> _SOURCE_
▬▬▬▬▬▬▬▬▬▬

The core issue is the pervading arrogance inside the company that has come from their success and dominance over the years. Not that this is a problem unique to Akamai, but its hurting them now regardless.
People who know the market, know that Akamai is more than willing to drop their pants for the right client. Clients’ issues would primarily be, “do I really want to deal with Akamai?” They are effectively the “ma bell” of CDN’s: more complicated contracts, slower implementation, etc. Do you get a slight improvement in performance over most other CDN’s? Sure. Does a 10, 15, 20ms improvement when downloading an object represent paying that premium and going through the hassle? Not in this economy, and not at the unprecedented levels of bandwidth that folks are pushing.
2) The premise that “this is not the whole CDN market, just raw streaming video delivery,” is completely false. Akamai is starting to get very aggressive for any type of traffic: small object, prog dLoad, streaming, etc.

▬▬▬▬▬▬▬▬▬▬

> _INFORMATION SHOWN_
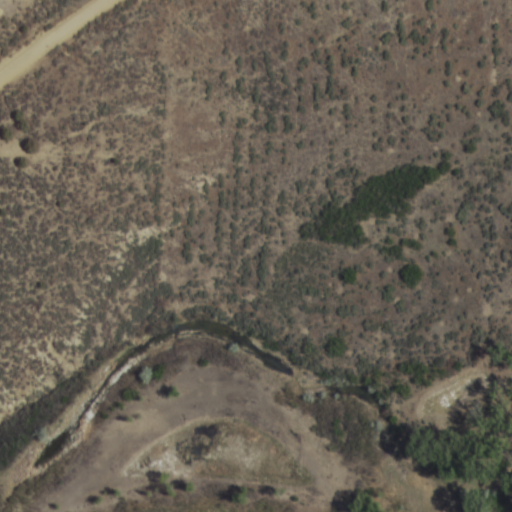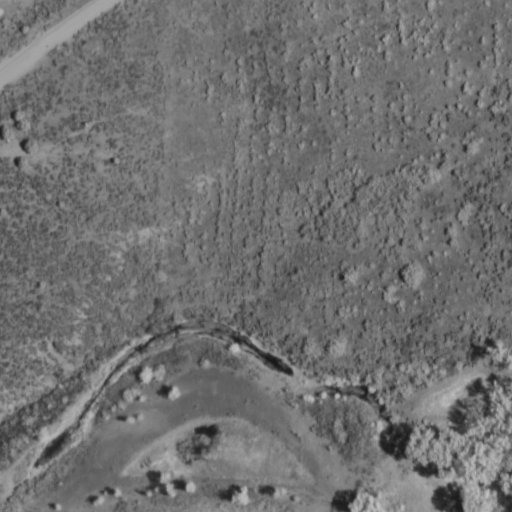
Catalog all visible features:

▬▬▬▬▬▬▬▬▬▬

> _EXERCISES TO COMPLETE_
(a) From the Akamai passage, list the types of traffic that Akamai is said to be getting aggressive about.
(b) Write the next part of the Akamai passage, starting after its final sentence.
The data above are separate from the Akamai passage.

> _FINAL ANSWERS_
(a) small object, prog dLoad, streaming

(b)
I agree that AKAM is a much better position than the carriers, and their diversified product is offering is very good. But they can no longer afford to walk away from business because “they are Akamai.” They are now starting to do this, but they can also kiss their 70% gross margin goodbye.
Thanks for the words of encouragement, iSiS!
You’re right, I should clarify. It’s not that I know (or think) Akamai is pricing less aggressively in the other CDN categories, just that the information in this case was specific to streaming. That you see them equally aggressive in other categories is interesting.